Discussion Guide: The Spy Who Jumped Off the Screen

What would happen if a business tycoon and his protégé stole nuclear warheads and then arranged to sell them to the highest bidder? And what would happen if a former intelligence officer and now a world–famous movie star tried to stop them?

That is the premise of Thomas Caplan’s masterful thriller The Spy Who Jumped Off the Screen. A scenario involving the theft of weapons of mass destruction is hardly far–fetched in today’s political landscape. Hundreds of nuclear warheads are unaccounted for and the possibility that they could end up in the hands of terrorists or an irrational dictator is a very real threat.

The story begins with the murder of Billy Clausen, a billionaire business contractor with a spotless reputation. Clausen becomes the front man in a plan to convert a former Russian nuclear weapons depot into a resort, thus concealing the theft and transfer of several decertified warheads. When Clausen withdraws from the project, he puts himself on the wrong side of the two villains, Ian Santal and Philip Frost.

Santal, a former academic and now one of the world’s biggest brokers, and Frost, a physicist/trader who worked for Santal, have engineered a heist that will make them extremely wealthy and put nuclear weapons into unknown hands. When U.S. surveillance turns up suspicions of such a plot, President Garland White calls upon former intelligence officer and current box office sensation Ty Hunter to get inside Santal’s inner circle. Hunter gets invited to a party on Santal’s boat, meets the ravishingly beautiful Isabella Cavill, and soon finds himself irresistibly drawn to her despite her engagement to Frost. Hunter needs all his charm, acting talents, and spy skills to uncover Santal and Frost’s plot—and to stay alive. He’s up against ruthless men with unlimited funds, impenetrable security, and a frightening compulsion to succeed at any cost.

Exercise prompt
Revise the discussion guide starting at "That is the" and ending at "and Philip Frost.", putting "casino" in place of "resort". The items after this point have no connection to the discussion guide.

Material shown
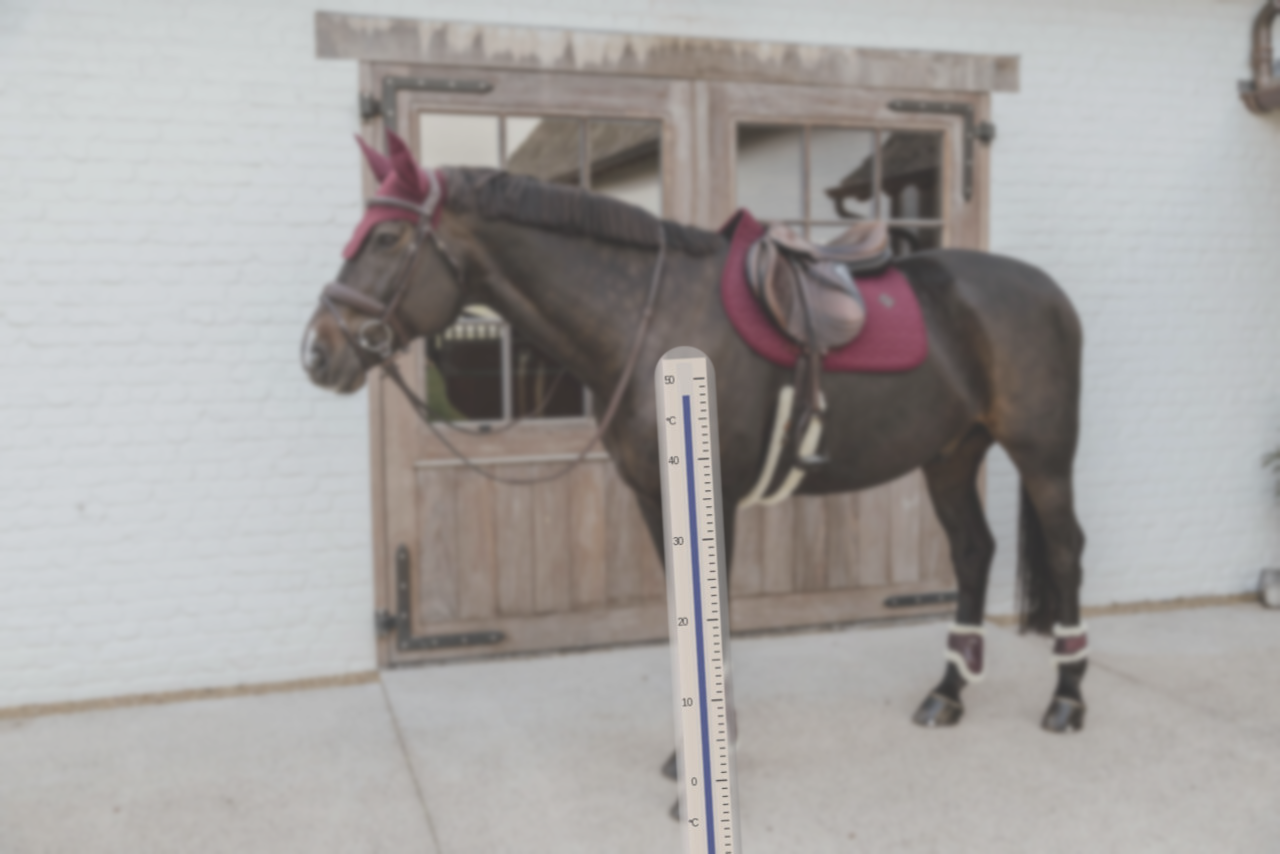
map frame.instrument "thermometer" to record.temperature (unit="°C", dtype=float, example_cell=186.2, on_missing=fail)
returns 48
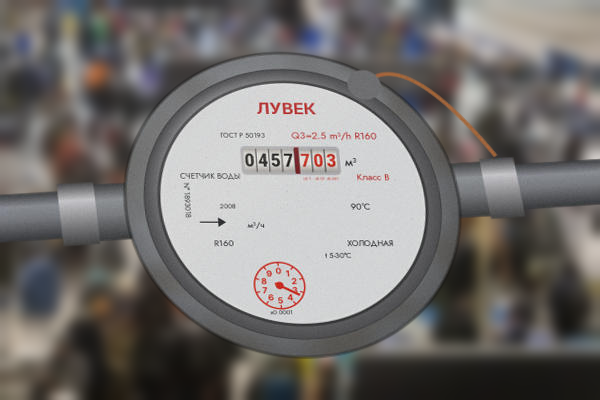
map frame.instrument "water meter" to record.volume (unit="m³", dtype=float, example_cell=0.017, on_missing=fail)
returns 457.7033
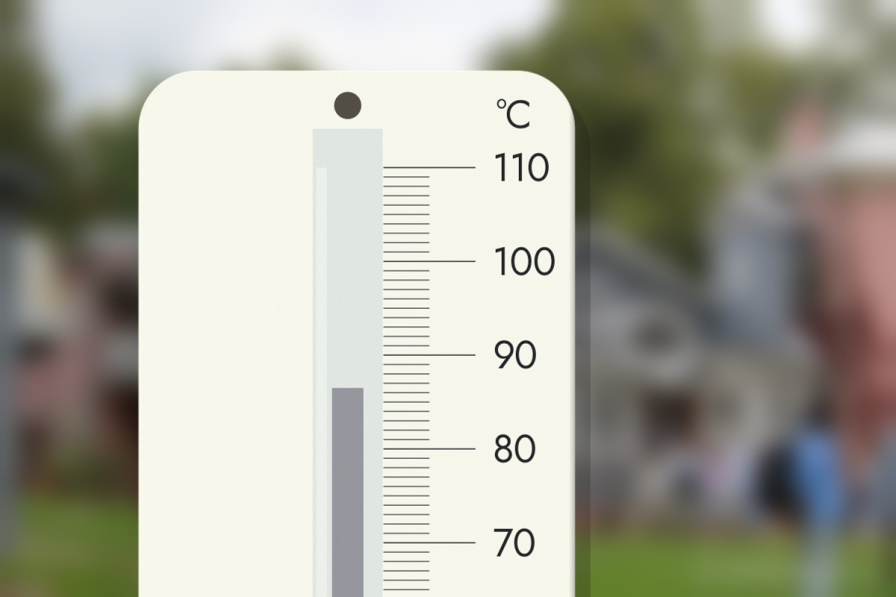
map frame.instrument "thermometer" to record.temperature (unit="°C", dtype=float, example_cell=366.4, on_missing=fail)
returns 86.5
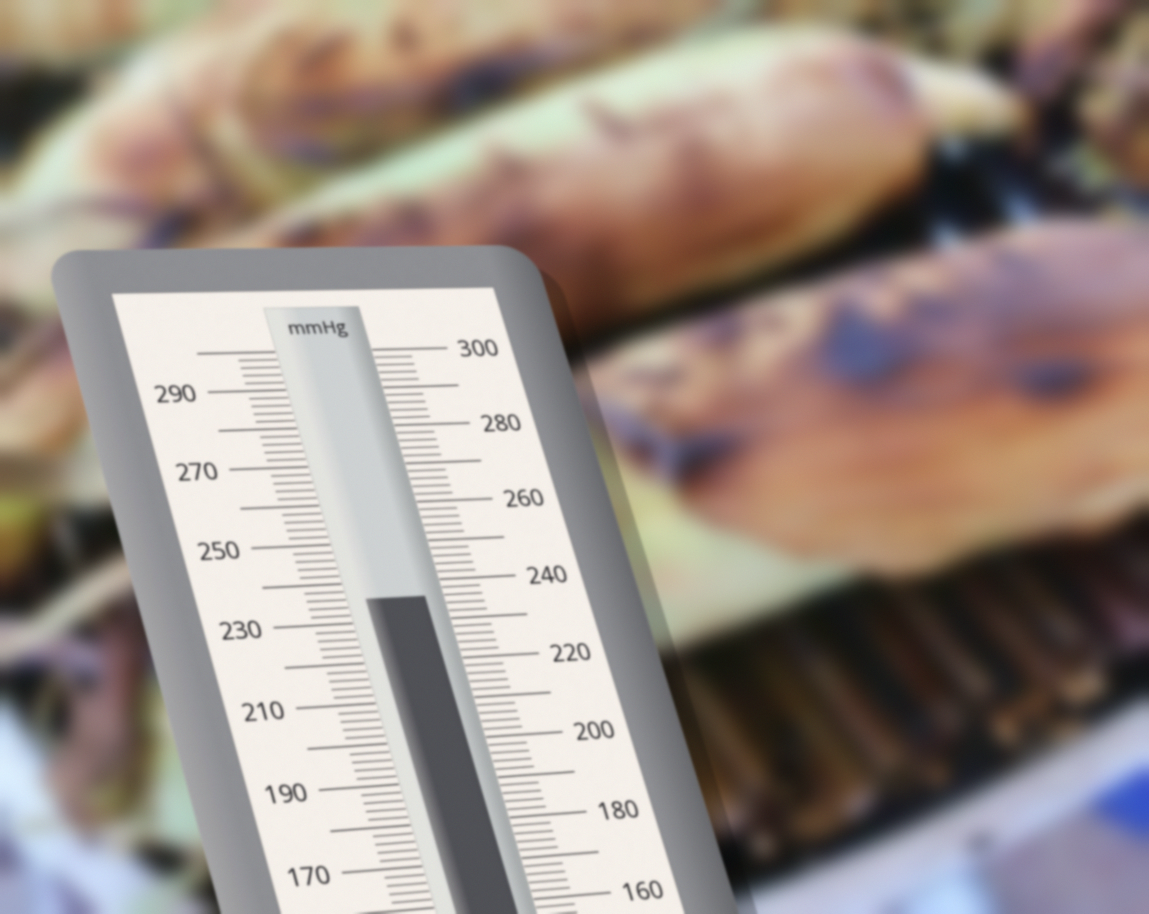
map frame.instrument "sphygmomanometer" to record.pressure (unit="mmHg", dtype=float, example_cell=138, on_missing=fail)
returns 236
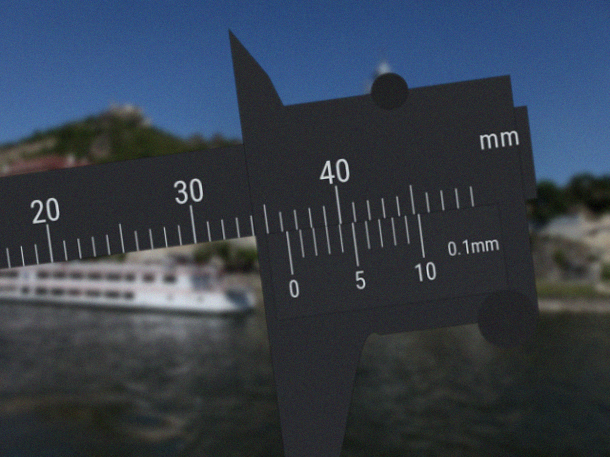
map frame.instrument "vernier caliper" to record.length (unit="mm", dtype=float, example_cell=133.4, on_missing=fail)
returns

Completed exercise
That is the premise of Thomas Caplan’s masterful thriller The Spy Who Jumped Off the Screen. A scenario involving the theft of weapons of mass destruction is hardly far–fetched in today’s political landscape. Hundreds of nuclear warheads are unaccounted for and the possibility that they could end up in the hands of terrorists or an irrational dictator is a very real threat.

The story begins with the murder of Billy Clausen, a billionaire business contractor with a spotless reputation. Clausen becomes the front man in a plan to convert a former Russian nuclear weapons depot into a casino, thus concealing the theft and transfer of several decertified warheads. When Clausen withdraws from the project, he puts himself on the wrong side of the two villains, Ian Santal and Philip Frost.